Dome also plans to continue expanding and improving the app and hopes to add more educational sections complete with videos of seminars given by licensed therapists from his clinic. Depending on the level of interest, Dome also plans on making the app available for Android users since it’s currently only available for the iPhone.

“The biggest thing I think I see with couples is the distraction … whether it’s news or people watching YouTube videos or blogs or seeing what the next crazy presidential tweet’s gonna be about, there’s always something that’s going to distract us.”

Dome often has couples look on their phones to see how much time they spend on certain apps, and he says the answers can be shocking. iPhone users can go to “Settings” and look under “Battery” to see the amount of time they spend on each app over the course of 24 hours or seven days. Android users can also download apps that will do the same thing.

“You’ll see, ‘Oh, I’ve spent five hours on this app this week or three hours messaging,’” Dome said. “A lot of couples say, ‘I feel like I don’t even have time to go out on a date with my partner,’ but you look at that and think, ‘Oh it looks like I do have time.’”

“It’s always in our pocket, it’s always buzzing and bugging us, so the negative can also be a positive if we’re always tuned into the next notification and it’s something that tries to draw us closer … and focus on a relationship.”

One of Dome’s favorite experiences with the app was when one of the beta testers told him he had stopped playing a game on his phone when he got a notification about a way his wife liked to unwind.
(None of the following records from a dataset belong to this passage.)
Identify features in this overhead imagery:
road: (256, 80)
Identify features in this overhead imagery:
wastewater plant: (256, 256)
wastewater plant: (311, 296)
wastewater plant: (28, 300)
“He was able to put his phone down and say, ‘Oh yeah, that’s a good idea.’ And just because of the app, he was doing something with his wife that he normally wouldn’t have been doing,” Dome said.

Dome says he often sees what he calls “unintentional drift” in couples that have gotten busy and don’t take the time to strengthen their relationships.

“You start to take things for granted and life takes over … and then months and years go by and you look up and go, ‘Woah, we really drifted apart. We’re really different than we were,’” Dome said.

Though couples may find their relationship isn’t what it was before, Dome doesn’t believe this is reason to panic. Couples often see a neglected and troubled relationship as a sign they aren’t meant to be together, he said.

“They can pull back together and go, ‘No, people change and let’s try changing together.’ I hope that this app can be just one tool in that process that pulls people together,” Dome said.